TASK INPUTS Block Start

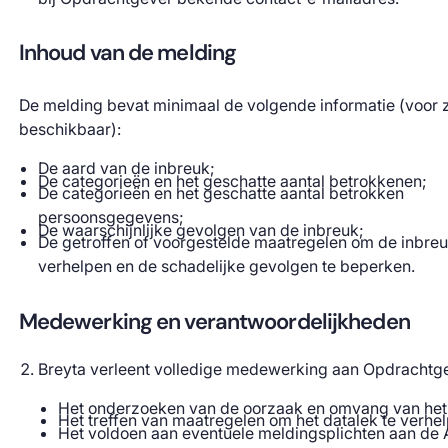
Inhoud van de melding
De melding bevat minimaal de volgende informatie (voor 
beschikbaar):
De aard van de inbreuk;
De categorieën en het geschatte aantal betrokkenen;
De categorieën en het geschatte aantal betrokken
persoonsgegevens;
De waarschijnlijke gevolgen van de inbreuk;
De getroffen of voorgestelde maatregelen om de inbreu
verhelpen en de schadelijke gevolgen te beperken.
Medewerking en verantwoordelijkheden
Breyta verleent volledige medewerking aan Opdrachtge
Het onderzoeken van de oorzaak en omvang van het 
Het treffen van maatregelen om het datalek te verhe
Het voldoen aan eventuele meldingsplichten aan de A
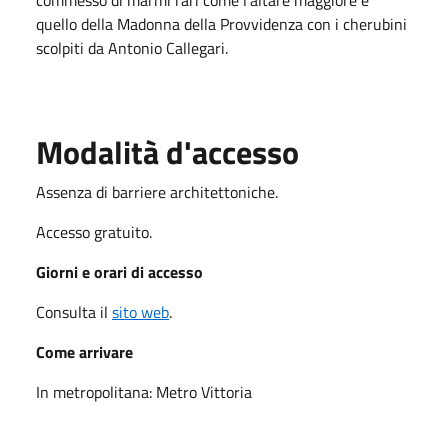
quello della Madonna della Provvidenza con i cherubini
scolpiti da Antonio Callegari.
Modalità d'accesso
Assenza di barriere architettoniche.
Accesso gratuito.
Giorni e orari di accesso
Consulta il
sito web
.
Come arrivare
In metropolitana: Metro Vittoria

TASK INPUTS Block End
TASK INPUTS Block Start

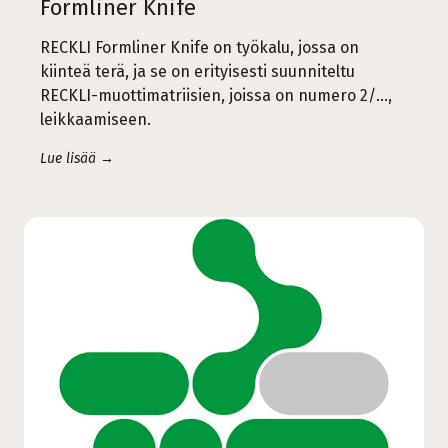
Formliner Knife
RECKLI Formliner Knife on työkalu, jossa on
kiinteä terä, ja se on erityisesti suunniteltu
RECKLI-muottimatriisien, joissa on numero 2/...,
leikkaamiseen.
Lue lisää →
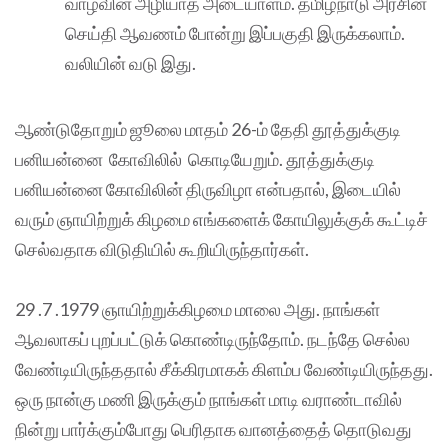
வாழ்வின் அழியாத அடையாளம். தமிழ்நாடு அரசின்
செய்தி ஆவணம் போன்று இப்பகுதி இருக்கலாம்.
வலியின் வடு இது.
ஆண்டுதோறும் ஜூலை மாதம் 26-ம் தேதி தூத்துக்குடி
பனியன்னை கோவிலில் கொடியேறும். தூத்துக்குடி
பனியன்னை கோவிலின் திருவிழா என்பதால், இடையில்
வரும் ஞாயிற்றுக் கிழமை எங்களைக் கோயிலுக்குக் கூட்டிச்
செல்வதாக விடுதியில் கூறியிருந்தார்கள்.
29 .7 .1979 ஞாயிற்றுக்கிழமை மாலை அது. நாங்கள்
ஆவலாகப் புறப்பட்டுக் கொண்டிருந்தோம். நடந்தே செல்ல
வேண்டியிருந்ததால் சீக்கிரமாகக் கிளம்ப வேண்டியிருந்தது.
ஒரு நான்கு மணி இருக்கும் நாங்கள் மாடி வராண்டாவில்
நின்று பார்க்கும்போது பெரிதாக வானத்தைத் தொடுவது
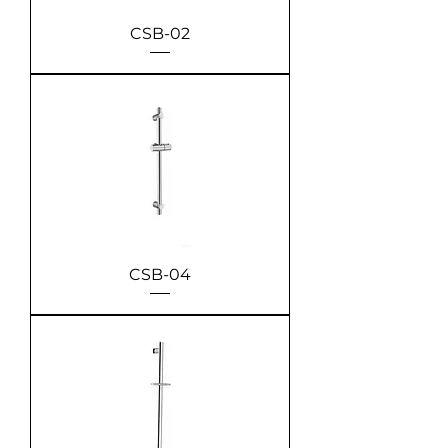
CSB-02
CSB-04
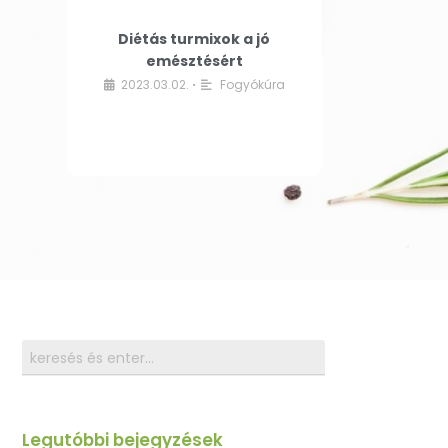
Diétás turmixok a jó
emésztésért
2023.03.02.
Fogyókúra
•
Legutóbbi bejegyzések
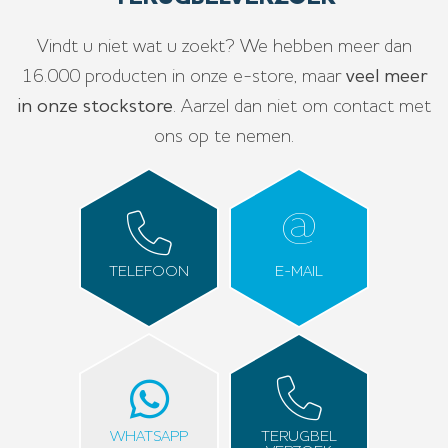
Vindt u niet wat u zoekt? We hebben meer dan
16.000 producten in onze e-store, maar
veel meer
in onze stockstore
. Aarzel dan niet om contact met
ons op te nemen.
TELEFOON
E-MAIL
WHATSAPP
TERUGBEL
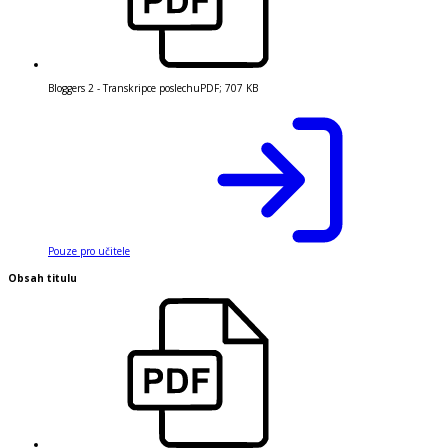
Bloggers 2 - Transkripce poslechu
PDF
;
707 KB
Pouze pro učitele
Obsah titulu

TASK INPUTS Block End

ASSIGNED TASK
Could you restate word for word the lines above, from the one that contains "Modalità d'accesso" through the one that contains "In metropolitana: Metro Vittoria", and no others?

COMPLETED TASK
Modalità d'accesso
Assenza di barriere architettoniche.
Accesso gratuito.
Giorni e orari di accesso
Consulta il
sito web
.
Come arrivare
In metropolitana: Metro Vittoria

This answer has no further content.